New Illinois Civil Union Law Impacts Estate Planning Considerations

Illinois has recently joined a growing number of states which allow same-sex couples (and opposite-sex couples who have elected not to become married), to have the same rights and obligations as couples who are married, by entering into a Civil Union.

What Does the Act Say?

The Illinois Religious Freedom and Civil Union Act, which was recently signed into law provides, that any couple residing in the State of Illinois may enter into a Civil Union in much the same manner as a couple that elects to get married: they obtain a license from the County Clerk, and the Civil Union is then certified by an official specified in the Act. Similarly, a Civil Union can be dissolved on the same basis and in the same manner as a traditional marriage.

The Act does not interfere with or regulate religious practices, but it does grant to couples entering into a Civil Union the “same legal obligations, responsibilities, protections and benefits” as are afforded to “spouses” under Illinois law. The rights that parties entering into a Civil Union will now enjoy include:

  • The right to inherit from the other party to the Civil Union if there is no Will in the same priority as a spouse; that is the entire estate if there are no children or one-half (1/2) of the estate if there are children.
  • The right to elect to receive a specified percentage of the deceased partner’s estate, even if the deceased partner’s Will does not provide for the surviving partner.
  • The right to visit a partner who is hospitalized and to make health care decisions for the partner, absent a valid health care power of attorney to the contrary.
  • Certain rights with respect to real property, including the right to have a residence owned between the partners as “tenants by the entirety”.
  • The right to make funeral arrangements and decisions regarding disposition of a deceased partner’s remains.
  • The right to file a joint state income tax return.

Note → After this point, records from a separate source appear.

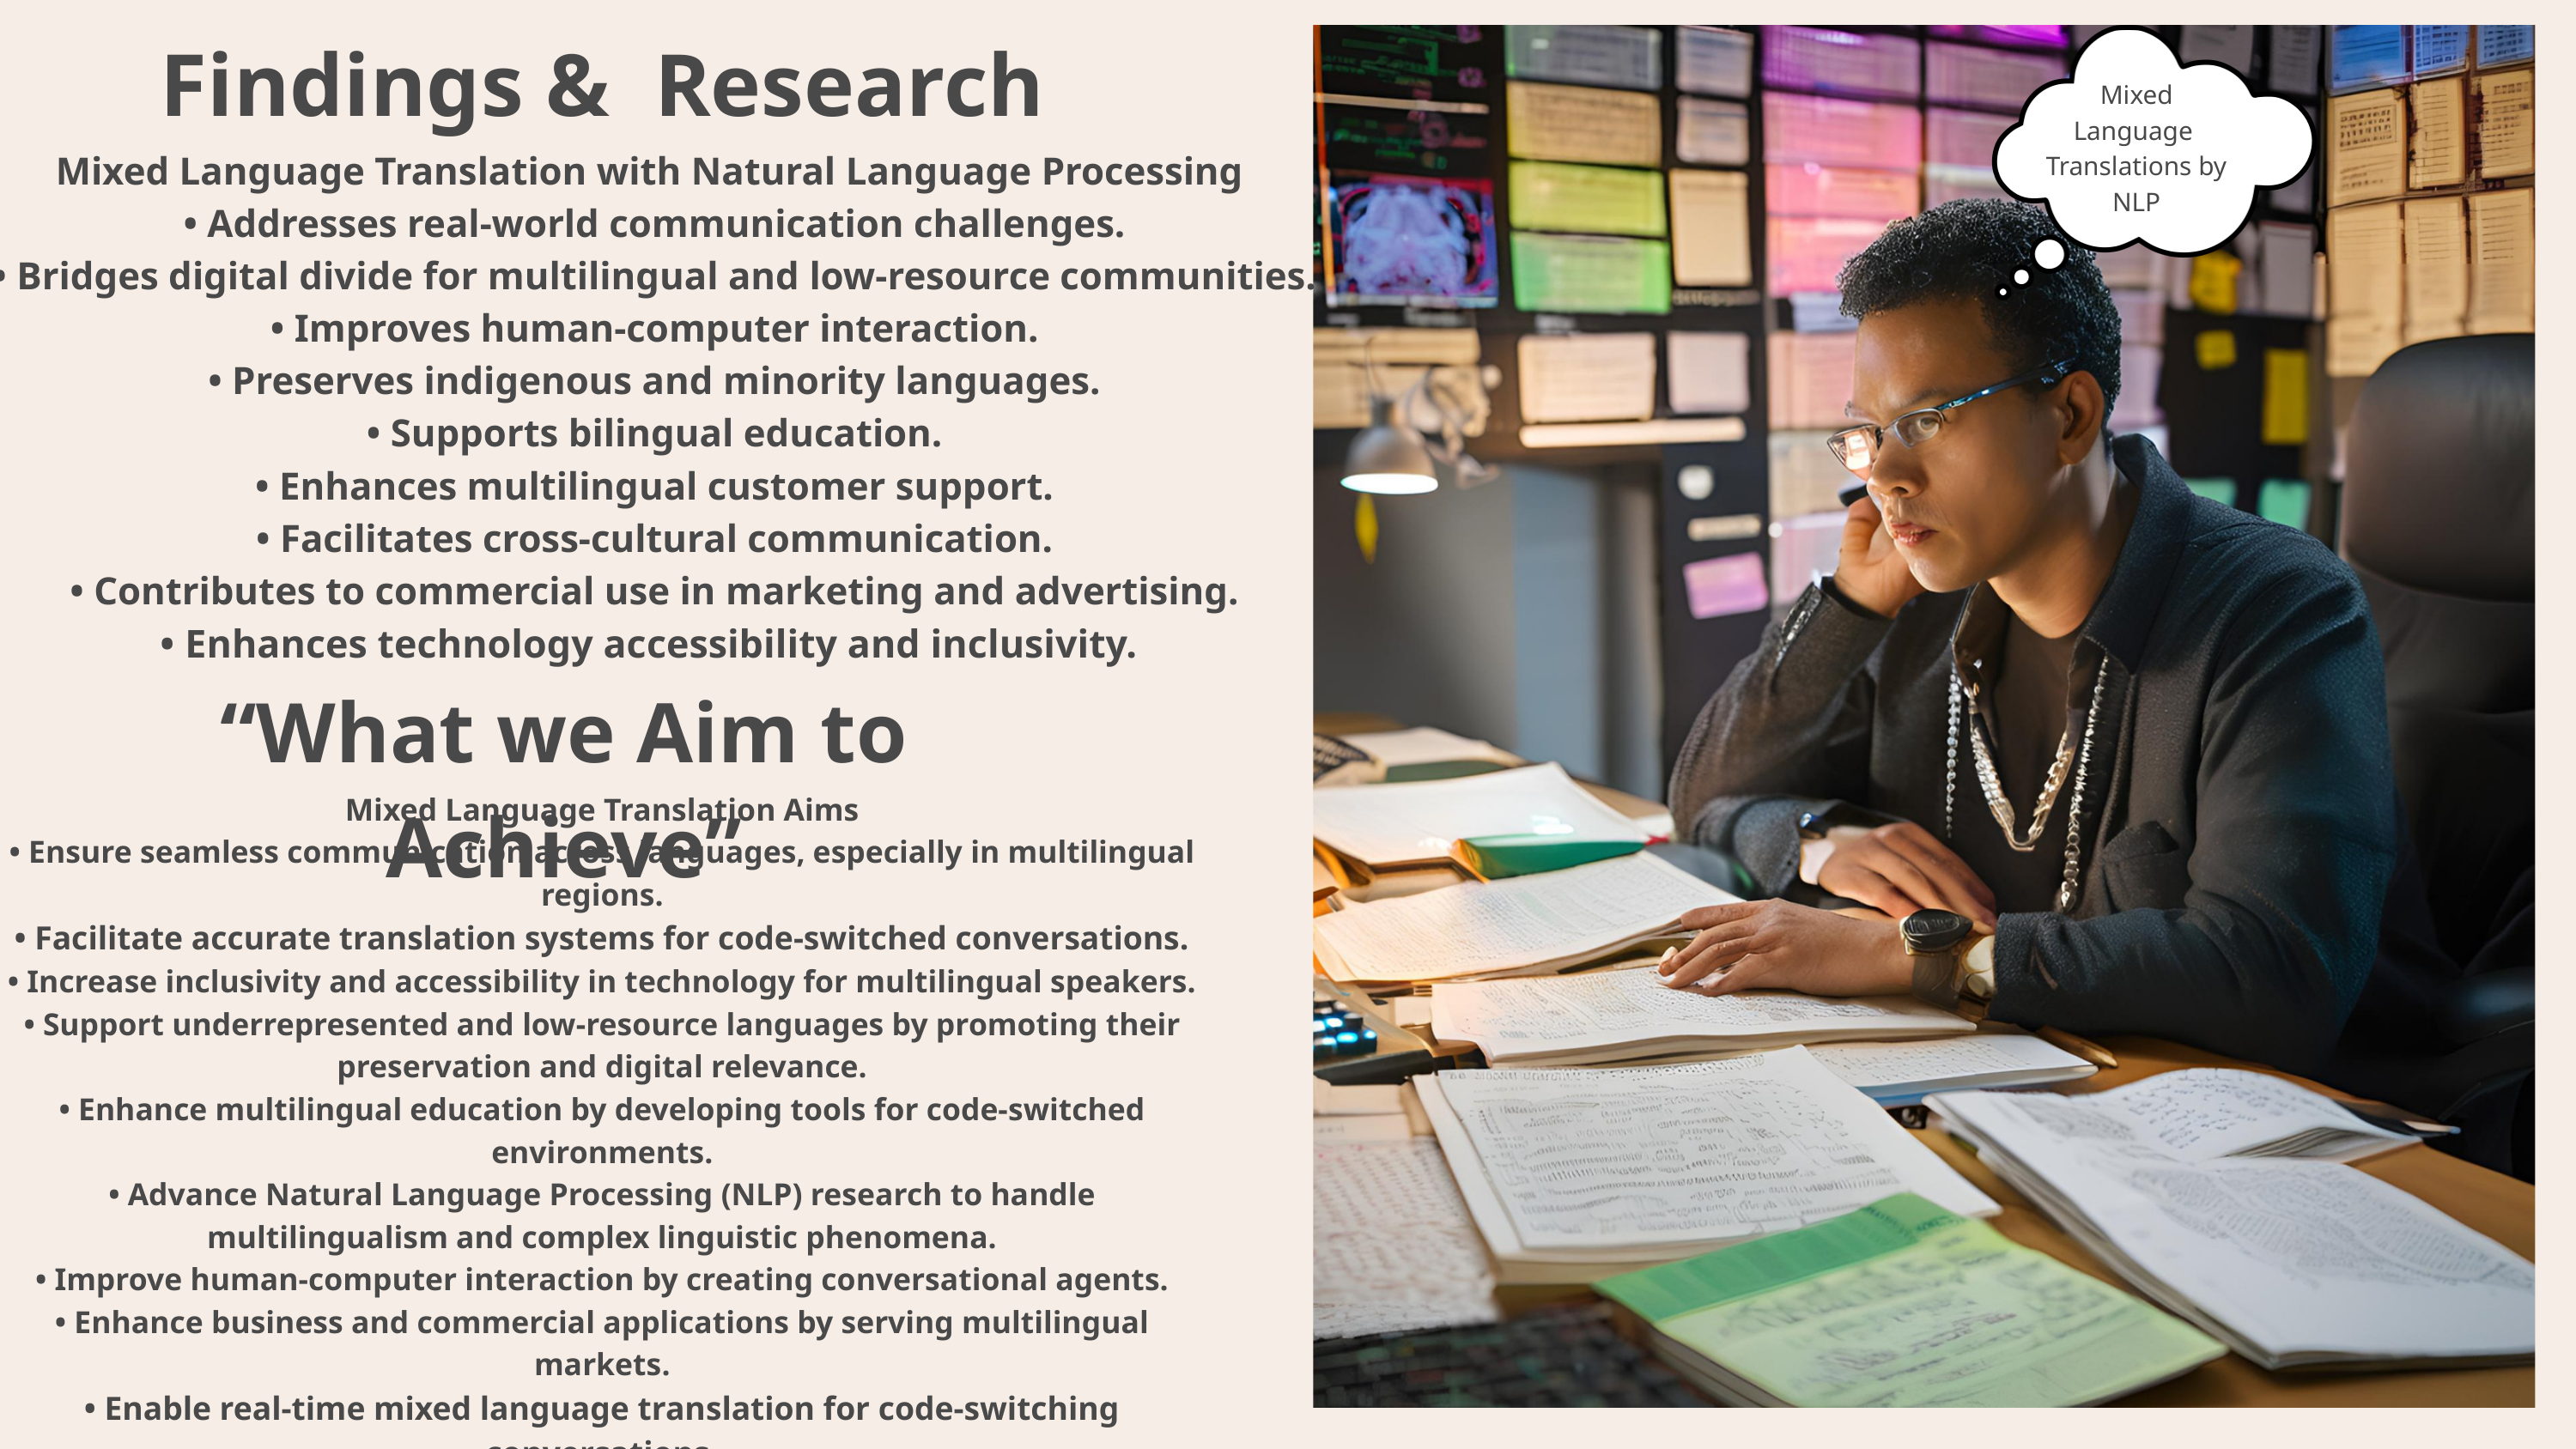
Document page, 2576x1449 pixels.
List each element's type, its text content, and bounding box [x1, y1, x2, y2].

text_box [1990, 25, 2323, 301]
text_box “What we Aim to Achieve” [39, 664, 1089, 784]
text_box Mixed Language Translation with Natural Language Processing • Addresses real-world communication challenges. • Bridges digital divide for multilingual and low-resource communities. • Improves human-computer interaction. • Preserves indigenous and minority languages. • Supports bilingual education. • Enhances multilingual customer support. • Facilitates cross-cultural communication. • Contributes to commercial use in marketing and advertising. • Enhances technology accessibility and inclusivity. [0, 139, 1352, 666]
text_box Mixed Language Translation Aims • Ensure seamless communication across languages, especially in multilingual regions. • Facilitate accurate translation systems for code-switched conversations. • Increase inclusivity and accessibility in technology for multilingual speakers. • Support underrepresented and low-resource languages by promoting their preservation and digital relevance. • Enhance multilingual education by developing tools for code-switched environments. • Advance Natural Language Processing (NLP) research to handle multilingualism and complex linguistic phenomena. • Improve human-computer interaction by creating conversational agents. • Enhance business and commercial applications by serving multilingual markets. • Enable real-time mixed language translation for code-switching conversations. [0, 784, 1208, 1449]
text_box Mixed Language Translations by NLP [2041, 74, 2233, 217]
text_box Findings & Research [0, 13, 1248, 134]
text_box [1313, 25, 2536, 1408]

Are Federal Rights Impacted by the Act?

Even though the new law provides broad protection to couples who enter into Civil Unions, it does not affect federal law. Under the Defense of Marriage Act (“DOMA”), only a marriage that was validly entered into between a man and a woman will be recognized for federal law purposes. As a result, same-sex couples who are married or enter into a Civil Union cannot claim the benefits of federal law, including:

  • The right to file a joint federal income tax return.
  • The right to a “marital deduction” for federal gift or estate tax purposes on transfers between spouses. As a result, any lifetime gifts in excess of the annual exclusion ($13,000) per year will be treated as a taxable gift and will reduce the donor’s exemption equivalent (currently $5,000,000) for estate and gift tax purposes.
  • The right to treat any gifts from one partner to a third party as if such gifts were made one-half (1/2) by each partner.
  • The right to be the required beneficiary under an employee benefit (pension, profit sharing or 401(K) plan, established under the Employee Retirement Income Security Act (“ERISA”).
  • The right to receive survivor social security benefits.

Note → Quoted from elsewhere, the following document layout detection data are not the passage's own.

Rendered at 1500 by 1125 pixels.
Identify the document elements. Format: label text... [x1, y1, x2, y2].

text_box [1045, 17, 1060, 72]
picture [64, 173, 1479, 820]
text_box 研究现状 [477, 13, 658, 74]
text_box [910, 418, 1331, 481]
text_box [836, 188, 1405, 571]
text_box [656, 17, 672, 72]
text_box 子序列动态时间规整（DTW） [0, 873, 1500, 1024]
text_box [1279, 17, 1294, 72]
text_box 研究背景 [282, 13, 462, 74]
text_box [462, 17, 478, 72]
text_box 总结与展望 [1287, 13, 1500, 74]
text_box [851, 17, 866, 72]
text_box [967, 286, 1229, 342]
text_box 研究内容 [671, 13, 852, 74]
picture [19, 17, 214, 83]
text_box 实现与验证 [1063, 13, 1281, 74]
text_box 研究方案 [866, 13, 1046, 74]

Should it Change My Estate Plan?

The net result of the new law is that both same sex-couples and opposite-sex couples can receive many of the same benefits as married couples in Illinois. However, in order to insure that their objectives are fully carried out, they should seek the advice of legal counsel to discuss whether their current estate planning documents will help carry out their intentions and whether they should consider an agreement to provide for the ownership of their residence and other common property and possible payment of support in the event of the termination of their relationship.